• **PROMPT**
Continue the passage on the spring-swing and dumb-bells, picking up after its last sentence.

• **EXTRACT TO READ**
>>>
The swing acting against a spring-board, that we have had occasion to mention as an instrument of passive exercise, becomes one of positive activity if a rope passed through a pulley be put in the hands of the child to pull himself with. We set him in motion, and he alone, or under our sight, or our immediate command, has to continue the motion by drawing on the rope. This apparatus, when properly built, and with the spring-board easily brought into different positions to suit different sized children, is made to be alternately an instrument of passive, or of spontanous -sic-, or of continuous action for strengthening the arms, neck, spine, and legs. It is equally adapted to destroy some nervous sensibilities of the hand, and more commonly of the foot. This latter organ in particular is sometimes so delicate as to avoid the slightest contact, and to refuse even to touch the floor to walk. The repeated push and repulse of the springboard so on do away with these abnormal feelings. The foot recovers its firmness, and endurance of rude contacts; first qualities for the walk.

271  

The ordinary swing is dangerous as a depressor of the nervous system, and consequently more greedily wished for by those children it injures the most. Ours differs in two essential elements from this; it has a point of contact on the springboard, by which the motor powers of the child are constantly aroused instead of being lulled into sleeping indolence; and it is set and kept in motion by the child himself, who exercises thus his chest and arms incessantly, instead of reclining in a useless posture. It is difficult to imagine two apparatuses of the same name so nearly alike, yet so opposite in their physiological attainments, as the air-swing of the yards, and the spring-swing of the idiot gymnasium. The former gives lulling, enervating sensations; the latter brings on healthy contractions, and binds the unwilling to unavoidable activity. The dumb-bells are rarely used for idiots as for ordinary children, as instruments to give a momentum to an automatic balancing. Automatism in any form need not be favored in them; but dumb-bells are instrumental in many exercises, the purpose of which deserve at least a hasty notice.

272  

They are used physiologically, as we have seen, to regulate the general equilibrium in station, immobility, walk, jumps, going up and down stairs, etc.; to bring their momentum to bear on the shorter or weaker lever when one side is different from the other; to give regularity to irregular movements, and even to carry and absorb the automatic deviations of gestures into their normal movements; to teach how to take hold and to let go; to teach to obey commands with both sides or only one; to impress the mind with the ponderable qualities of matter, each time they are taken and abandoned; to realize through the muscles, by the same alternative burdening and discharging, the rapidity and reality of orders.
<<<
• **GIVEN INFORMATION**
>>>
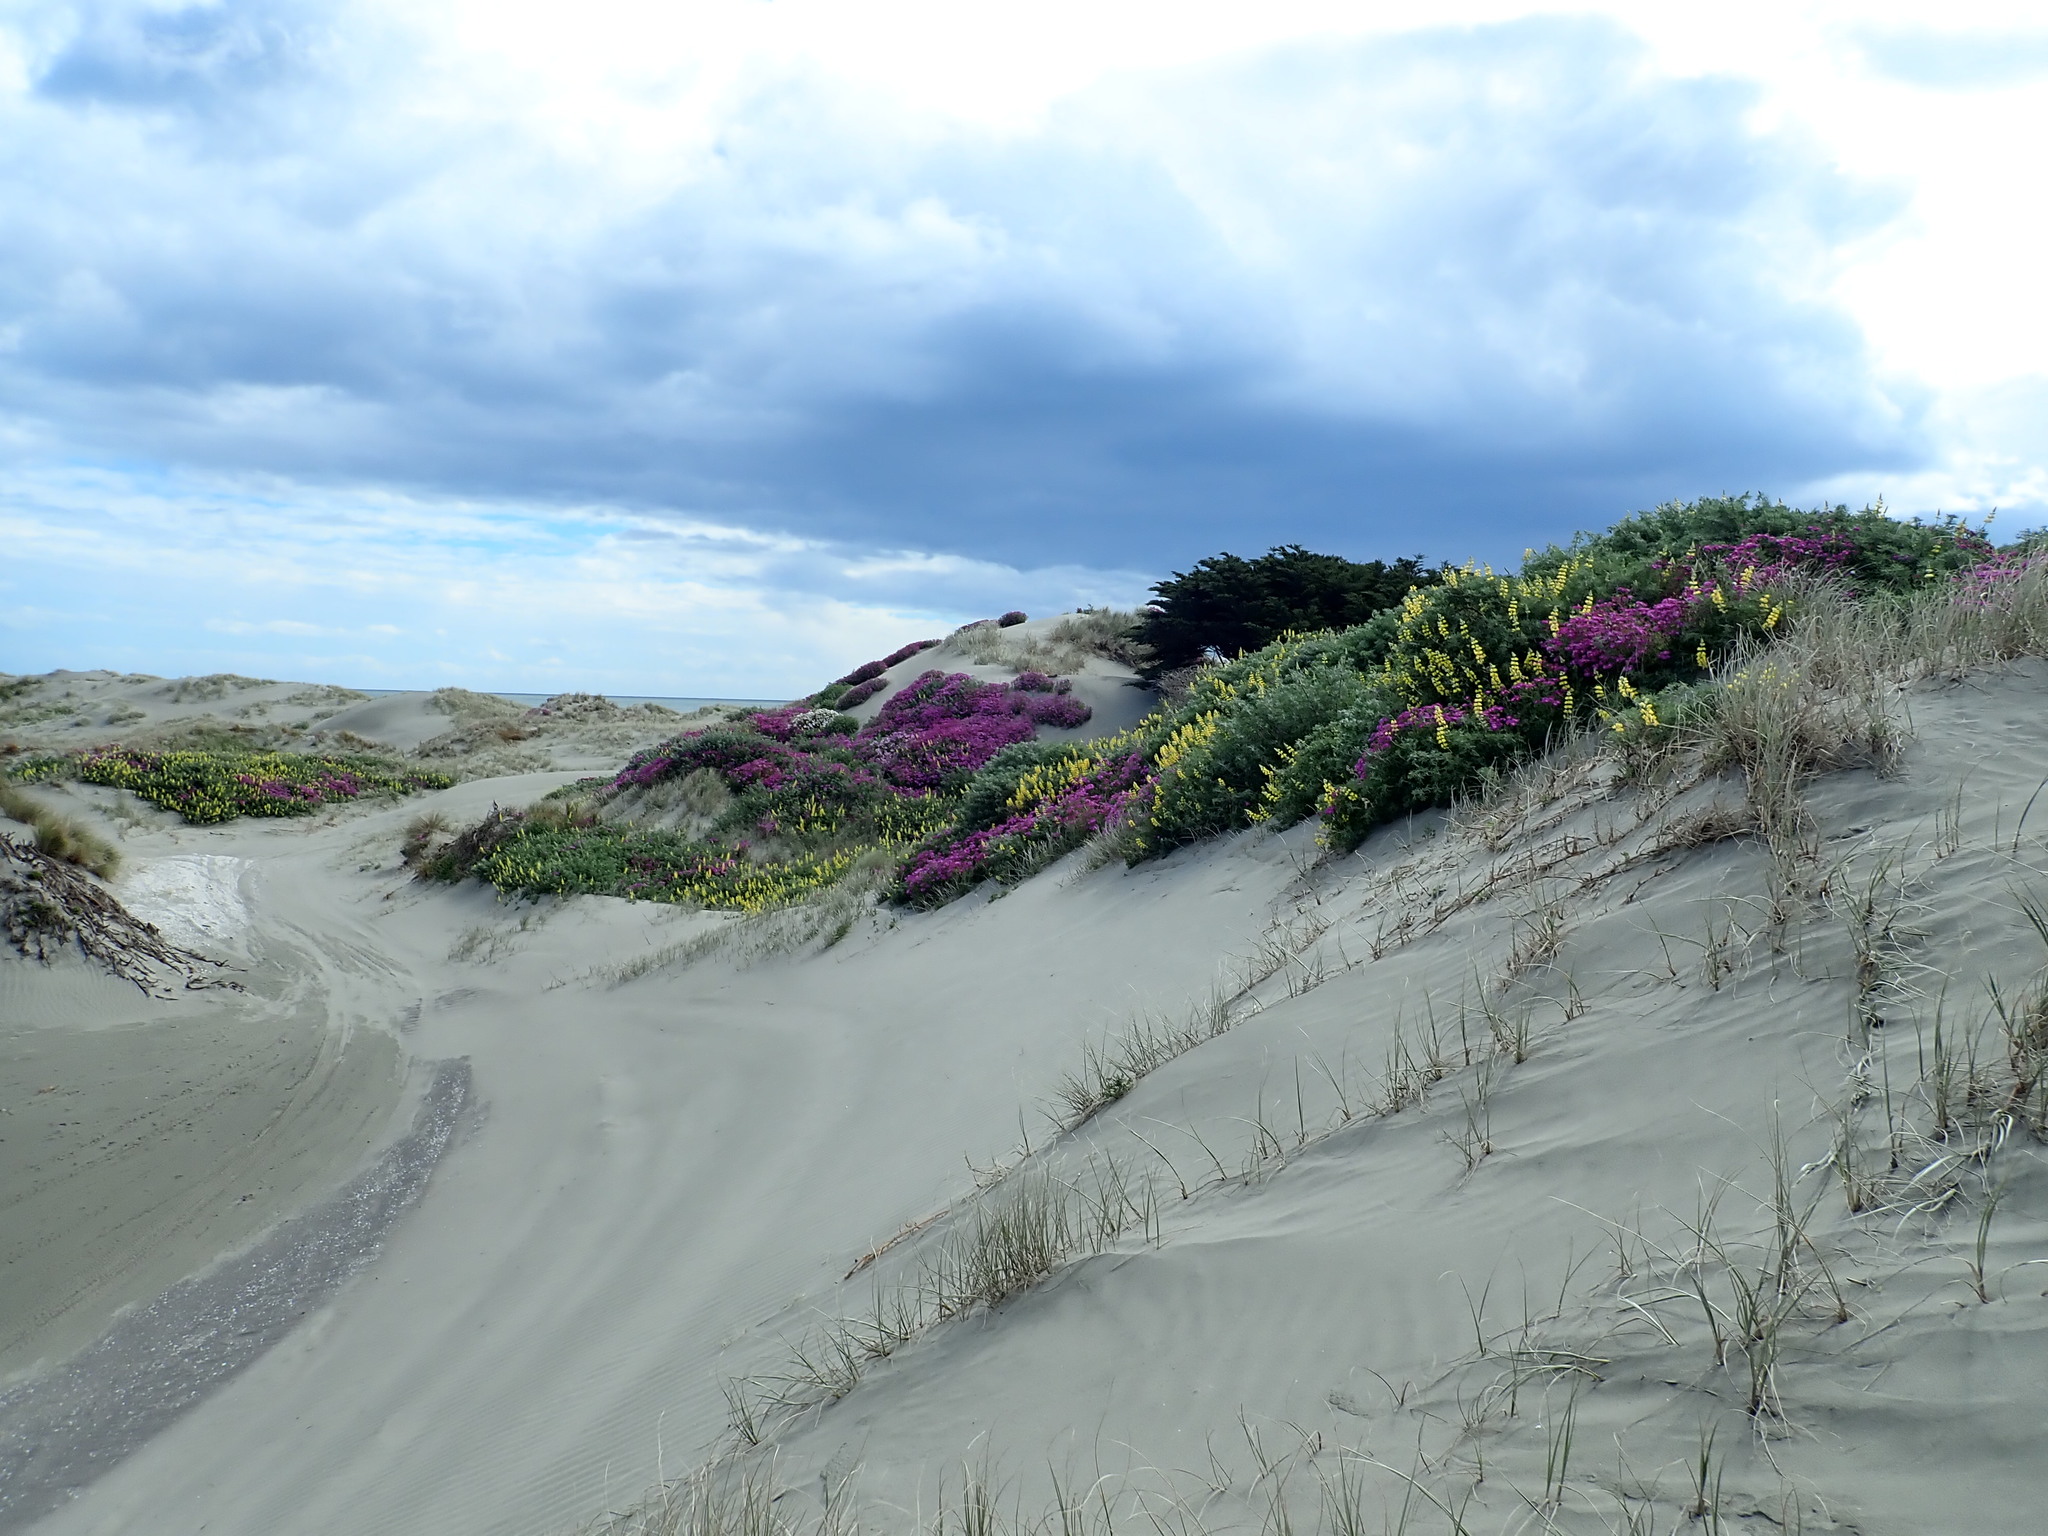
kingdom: Plantae
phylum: Tracheophyta
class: Magnoliopsida
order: Asterales
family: Asteraceae
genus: Senecio
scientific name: Senecio elegans
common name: Purple groundsel
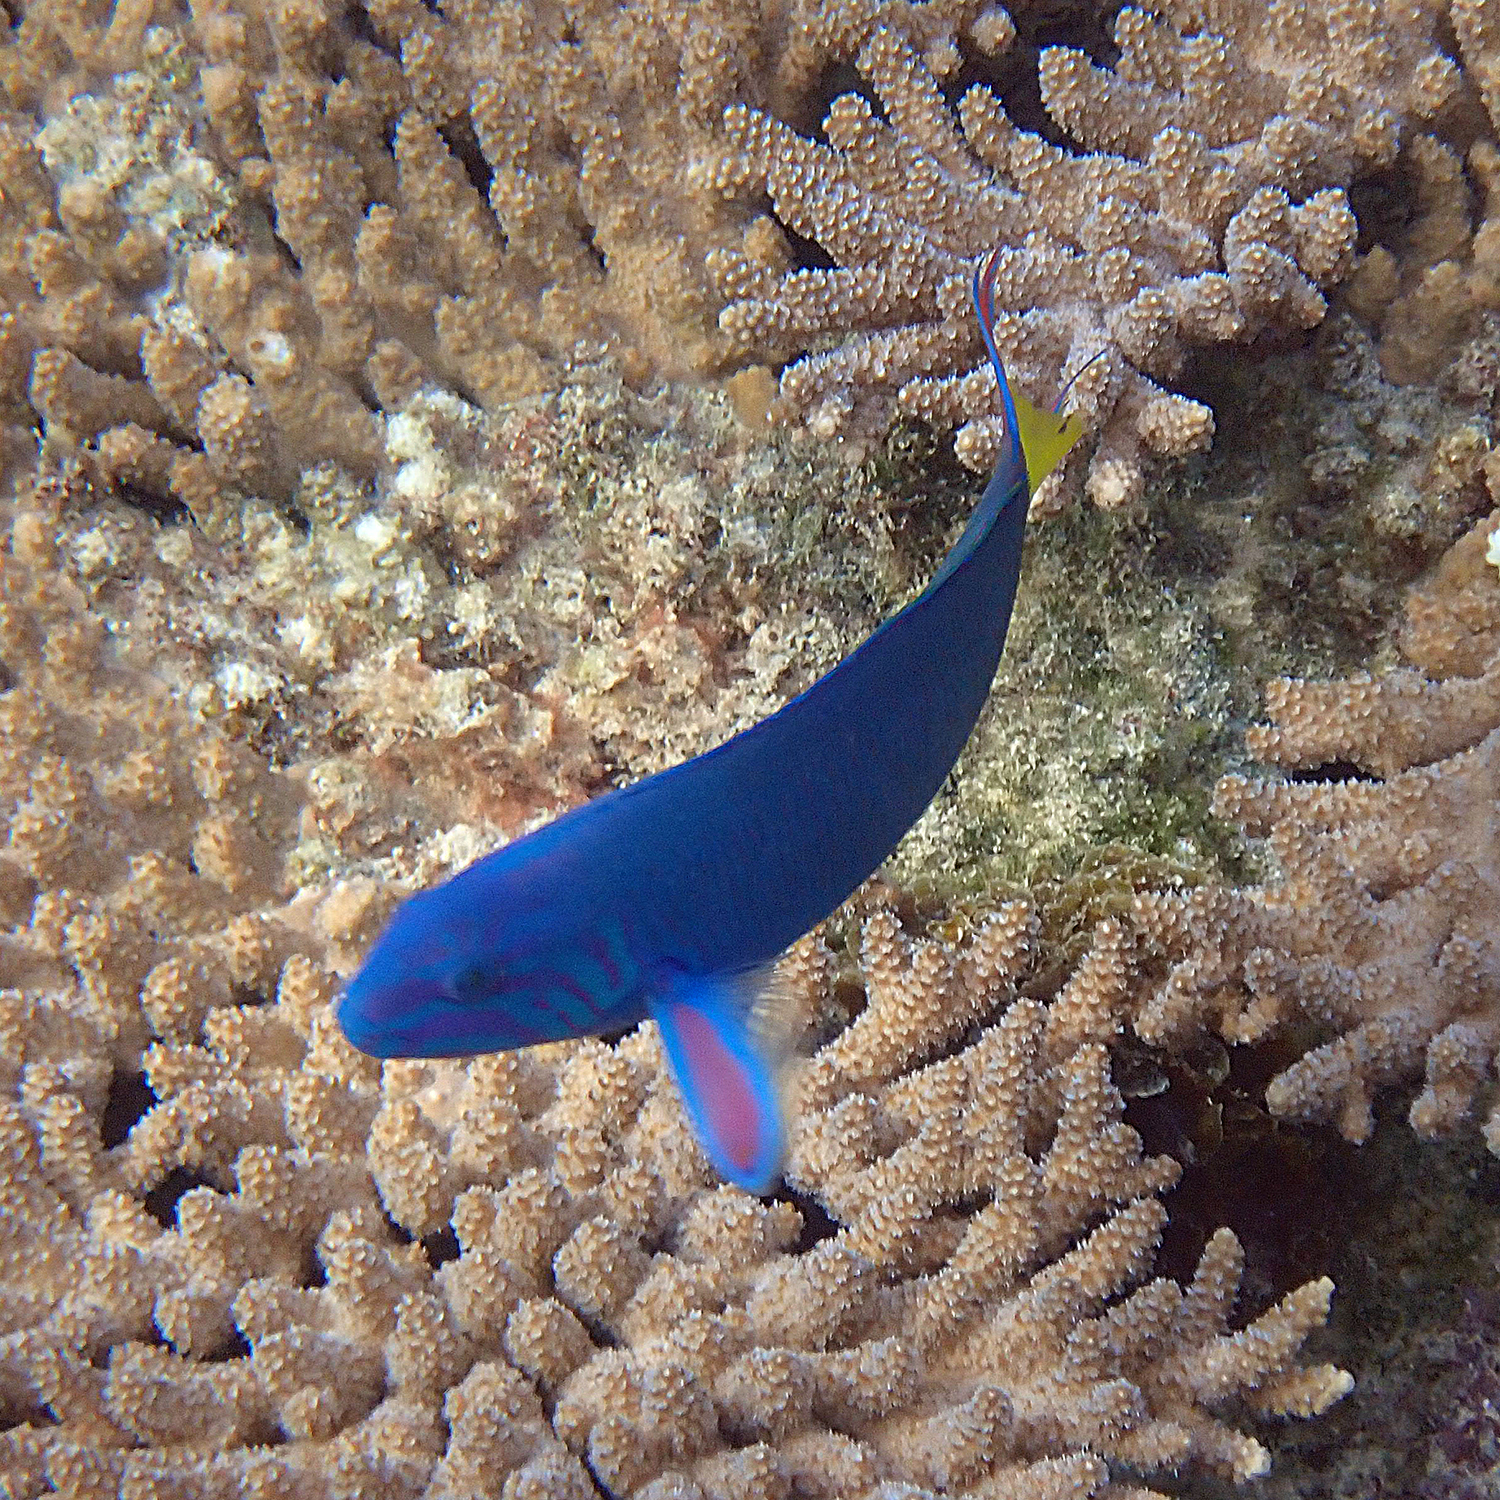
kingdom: Animalia
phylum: Chordata
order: Perciformes
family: Labridae
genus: Thalassoma
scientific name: Thalassoma lunare
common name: Blue wrasse
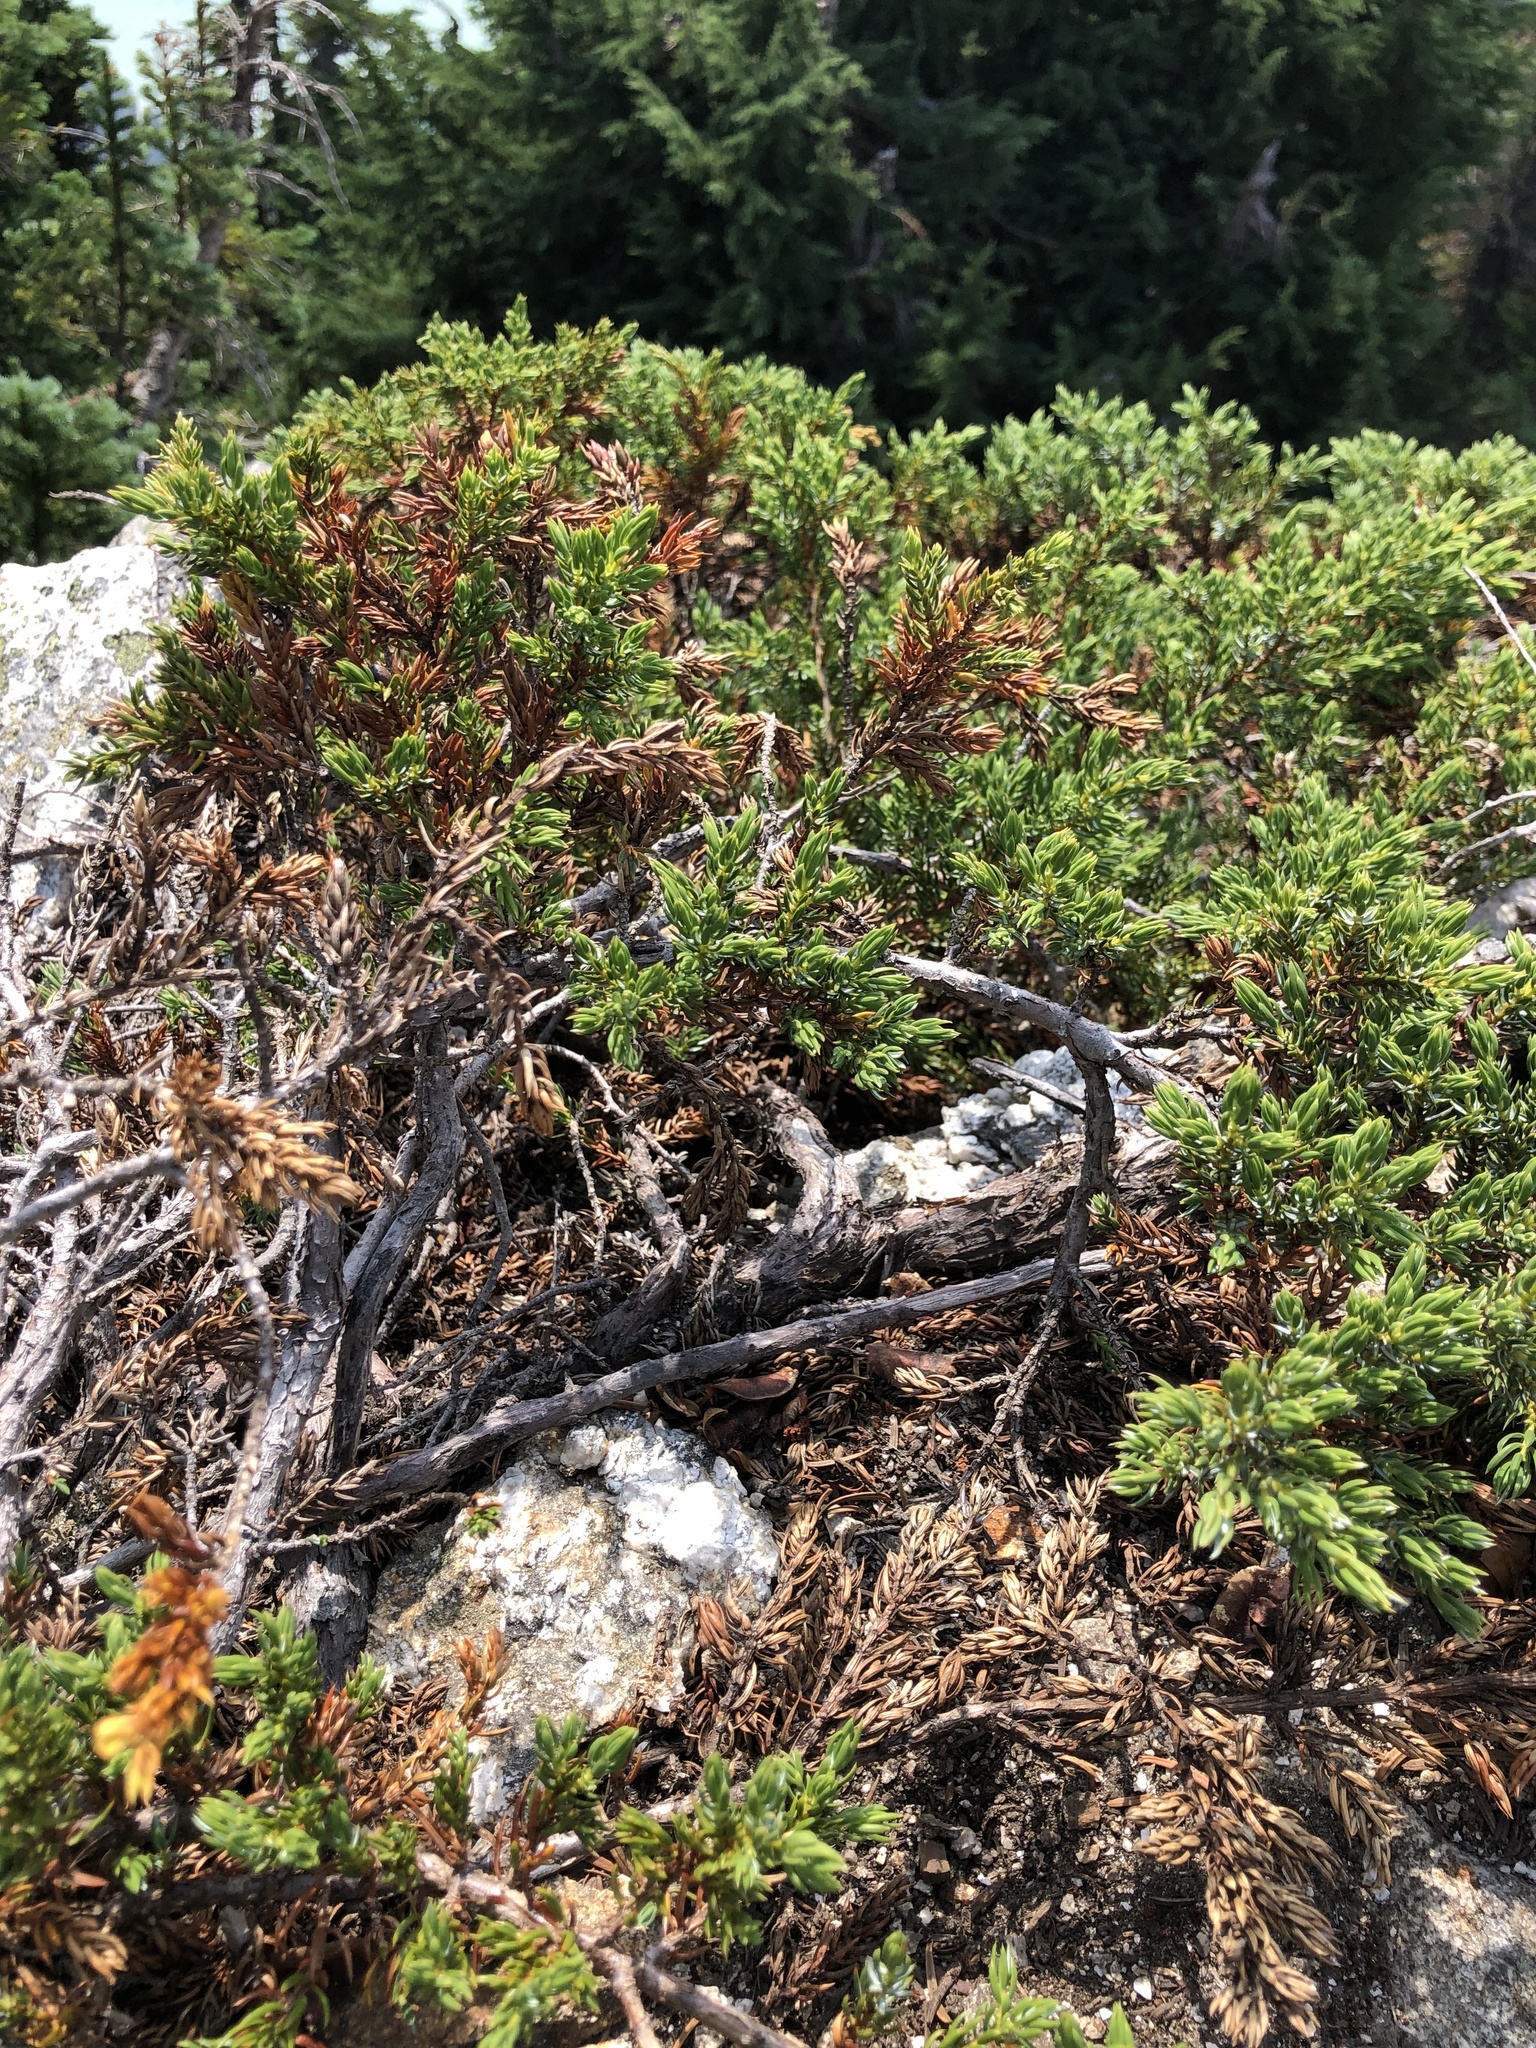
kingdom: Plantae
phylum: Tracheophyta
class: Pinopsida
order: Pinales
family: Cupressaceae
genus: Juniperus
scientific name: Juniperus communis
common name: Common juniper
<<<
• **YOUR RESPONSE**
273  

The dumb-bells act on the mind as much as on the legs, spine, neck, shoulders, arms, and hands. We find bricks of greater advantage to strengthening the phalanges of the fingers, and to improve the grasp. A prolonged exercise with the dumb-bells is liable to stiffen the fingers, but they are handy for group exercises. Of late Swedish clubs have been substituted for them and do very well, besides their more showy appearance. In individual exercises they have no advantage over the dumbbells; in group exercises they make a different sight, and could not well be dispensed with, where introduced by way of variety and elegance. Moreover, these clubs are not as heavy as iron dumb-bells; it is true that we have the latter of wood also. Nevertheless, "abondance de bien ne nuit pas," and change pleases idiots as well as any of us.

274  

To give the fingers nearly all their strong qualities, not the delicate ones, we use the balancing-pole already mentioned, but not described. It is a round stick of hickory, three and a half to four feet long, armed at both ends with wooden balls which render it very springy. it is thrown from our hands into those of the child, who sends it back, receives it again, and so on with progressive force and rapidity, from increased distances.

275  

This is sooner said than done. The truth is, that some idiots offer to it a resistance next to insuperable; however, this exercise is of such importance, that the negation of the child has to make room for our will. If he runs away from the coming pole, we put his back to the wall, or his feet on two high steps; if his hands remain closed when the stick comes to them, somebody from behind has to hold them open, thumbs up, and to shut them when the stick is received. The same help is required to throw off the pole out of the hands which receive it unwillingly, and which do not want to throw it now. These helping hands which do the receiving and the sending, for and through the rebellious hands of the child, must be very delicate indeed to feel at each stroke how much of the child's action begins to take an instinctive or initiative part in their own action; and to calculate, consequently, how much of the next movement can be left to be accomplished by the spontaneous action of the child.

276  

So the simple action of receiving and throwing a stick requires at first not only three pairs of hands to accomplish it, but is to be analyzed and divided into so many parts of action, less and less from us, more and more from the child, that no language, descriptive or scientific, could give an idea of the many steps in this work, till he, half impatient, half knowing, throws the stick with a willed jerk in advance of our help, then we have succeeded.

277  

It will be unnecessary to describe again this exercise when speaking of it as the best gymnastic for a wandering sight. The need of following the stick in its forward and backward moves renders it especially useful when we want to educate the look. Its usefulness will be equally paramount when the hands, narow-shaped -sic-, and the fingers, dry and glossy, can bear no contact but that of saliva or of a few things selected for their peculiar softness. It blunts the hyperaesthesia; under its action the hands soon resume their normal touch, and we shall be happy to find the balancing-pole again when treating the anomalies of the senses.

278  

The application of these instruments of special gymnastics has brought us insensibly from the feet, legs, body, to shoulders, arms, wrists, hands, and finally to the extreme phalanges of the fingers, where lie in apparent confusion the powers of prehension and of feeling, of selection and of rejection.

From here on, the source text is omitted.